Even after the deal was finalized by the EC Friday, Impala continued to voice opposition. Executive chair Helen Smith said the decision “reinforces what is already a powerful duopoly. Contrary to the basic principles in cultural markets, artists and consumers will ultimately pay the price.”

Stateside, the sale was mulled in a hearing before the Senate judiciary committee’s antitrust subcommittee in June (Daily Variety, June 22). Following the hearing, senior members of the Senate subcommittee and the House subcommittee on intellectual property, competition and the Internet sent letters to the FTC, advising a careful weighing of the deal’s anti-competitive elements.

However, in a statement Friday, FTC Bureau of Competition director Richard A. Feinstein said, “Commission staff did not find sufficient evidence of head-to-head competition to conclude that the combination of Universal and EMI would substantially lessen competition.”
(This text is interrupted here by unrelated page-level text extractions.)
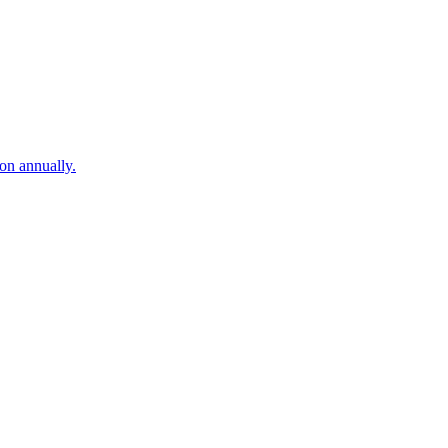
on annually.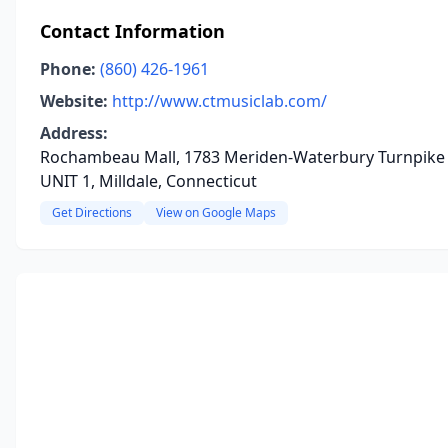
Contact Information
Phone:
(860) 426-1961
Website:
http://www.ctmusiclab.com/
Address:
Rochambeau Mall, 1783 Meriden-Waterbury Turnpike
UNIT 1, Milldale, Connecticut
Get Directions
View on Google Maps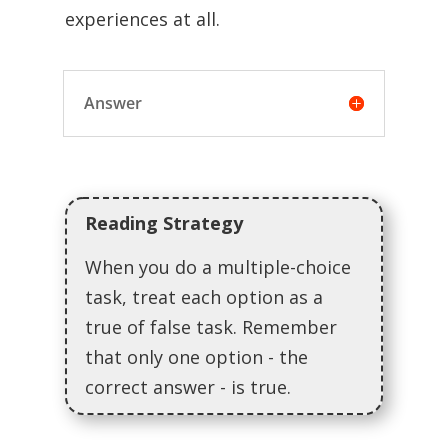
experiences at all.
Answer
Reading Strategy
When you do a multiple-choice
task, treat each option as a
true of false task. Remember
that only one option - the
correct answer - is true.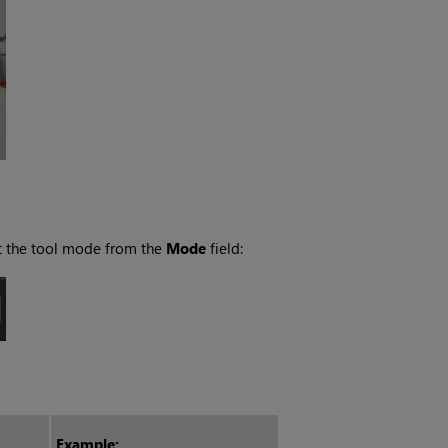
ct the tool mode from the
Mode
field:
Example: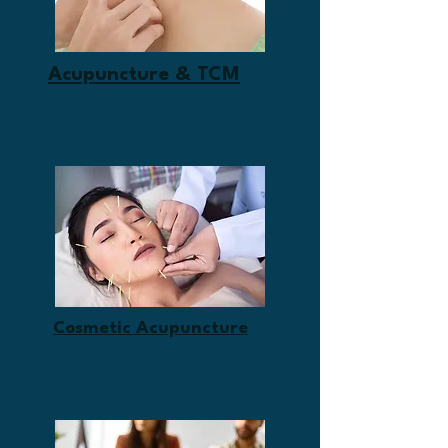
Acupuncture & TCM
Cosmetic Acupuncture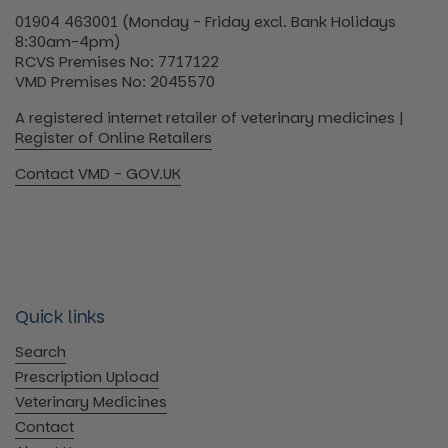
01904 463001 (Monday - Friday excl. Bank Holidays
8:30am-4pm)
RCVS Premises No: 7717122
VMD Premises No: 2045570
A registered internet retailer of veterinary medicines |
Register of Online Retailers
Contact VMD - GOV.UK
Quick links
Search
Prescription Upload
Veterinary Medicines
Contact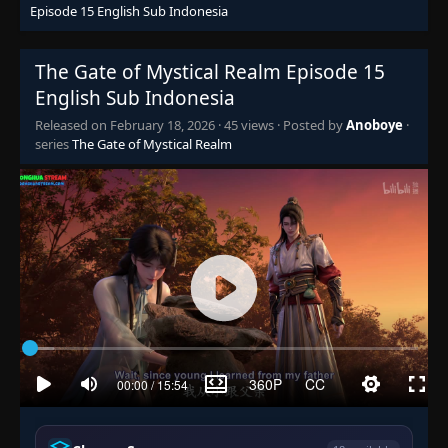
Episode 15 English Sub Indonesia
The Gate of Mystical Realm Episode 15
English Sub Indonesia
Released on
February 18, 2026
·
45 views
· Posted by
Anoboye
·
series
The Gate of Mystical Realm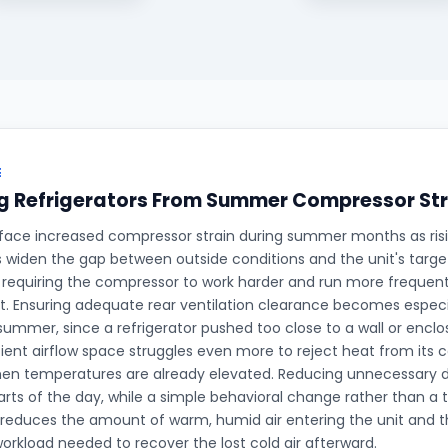
E
g Refrigerators From Summer Compressor Str
 face increased compressor strain during summer months as ris
widen the gap between outside conditions and the unit's target
requiring the compressor to work harder and run more frequent
. Ensuring adequate rear ventilation clearance becomes especi
summer, since a refrigerator pushed too close to a wall or enclo
cient airflow space struggles even more to reject heat from its
hen temperatures are already elevated. Reducing unnecessary d
arts of the day, while a simple behavioral change rather than a t
reduces the amount of warm, humid air entering the unit and 
rkload needed to recover the lost cold air afterward.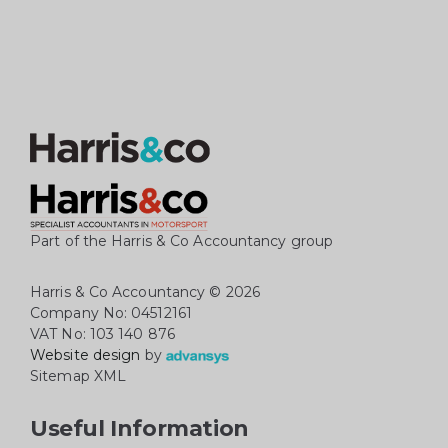
Part of the Harris & Co Accountancy group
Harris & Co Accountancy
© 2026
Company No: 04512161
VAT No: 103 140 876
Website design
by
Sitemap XML
Useful Information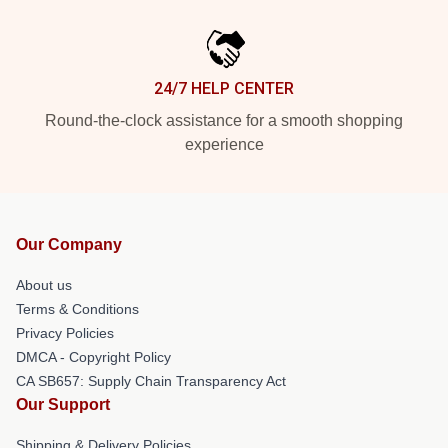
24/7 HELP CENTER
Round-the-clock assistance for a smooth shopping
experience
Our Company
About us
Terms & Conditions
Privacy Policies
DMCA - Copyright Policy
CA SB657: Supply Chain Transparency Act
Our Support
Shipping & Delivery Policies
Several companies now stand to benefit from the mandated EMI divestitures. Hartwig Masuch, CEO of BMG Rights Management – the Bertelsmann-KKR joint venture that has snapped up a number of music publishing firms over the last two years –recently said the company would be interested in picking up some of the offloaded label assets.

The move would mark Bertelsmann’s return to the label biz. The company was formerly partnered with Sony Music in Sony BMG Music Entertainment. Sony acquired Bertelsmann’s 50% stake in the company in 2008.

It is likely that Warner Music Group – which would become a distant No. 3 among major music firms with the approval of the UMG-EMI deal – would seriously consider acquiring some of the cast-off EMI holdings. WMG, which was acquired for $3.3 billion by industrialist Len Blavatnik’s Access Industries last year, backed out of bidding on the EMI labels in the 11th hour.